SUPPLIED INFORMATION:
|---|
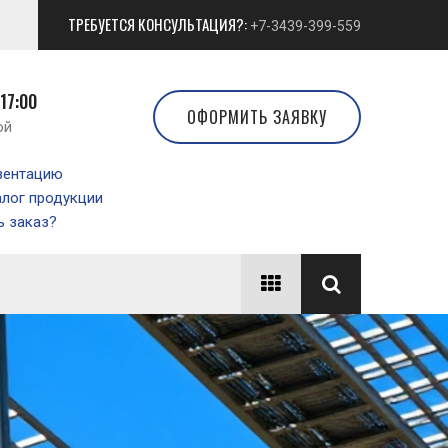
ТРЕБУЕТСЯ КОНСУЛЬТАЦИЯ?:
+7-3439-399-559
 17:00
ОФОРМИТЬ ЗАЯВКУ
ой
зентацию
алог продукции
 заказ?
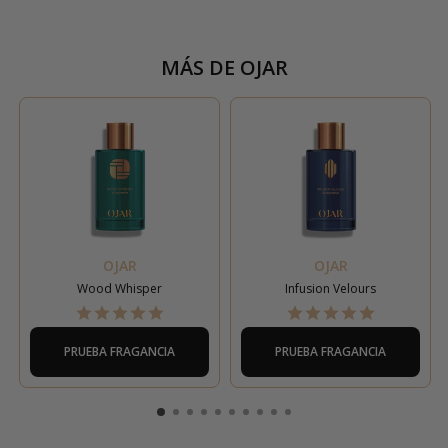
MÁS DE
OJAR
OJAR
OJAR
Wood Whisper
Infusion Velours
PRUEBA FRAGANCIA
PRUEBA FRAGANCIA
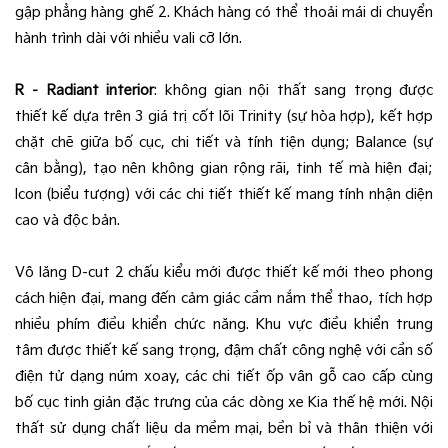
gập phẳng hàng ghế 2. Khách hàng có thể thoải mái di chuyển
hành trình dài với nhiều vali cỡ lớn.
R – Radiant interior
: không gian nội thất sang trọng được
thiết kế dựa trên 3 giá trị cốt lõi Trinity (sự hòa hợp), kết hợp
chặt chẽ giữa bố cục, chi tiết và tính tiện dụng; Balance (sự
cân bằng), tạo nên không gian rộng rãi, tinh tế mà hiện đại;
Icon (biểu tượng) với các chi tiết thiết kế mang tính nhận diện
cao và độc bản.
Vô lăng D-cut 2 chấu kiểu mới được thiết kế mới theo phong
cách hiện đại, mang đến cảm giác cầm nắm thể thao, tích hợp
nhiều phím điều khiển chức năng. Khu vực điều khiển trung
tâm được thiết kế sang trọng, đậm chất công nghệ với cần số
điện tử dạng núm xoay, các chi tiết ốp vân gỗ cao cấp cùng
bố cục tinh giản đặc trưng của các dòng xe Kia thế hệ mới. Nội
thất sử dụng chất liệu da mềm mại, bền bỉ và thân thiện với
|---|
TASK DETAILS: In the entries above, find each line with "được" and copy it.

YOUR SOLUTION:
: không gian nội thất sang trọng được
Vô lăng D-cut 2 chấu kiểu mới được thiết kế mới theo phong
tâm được thiết kế sang trọng, đậm chất công nghệ với cần số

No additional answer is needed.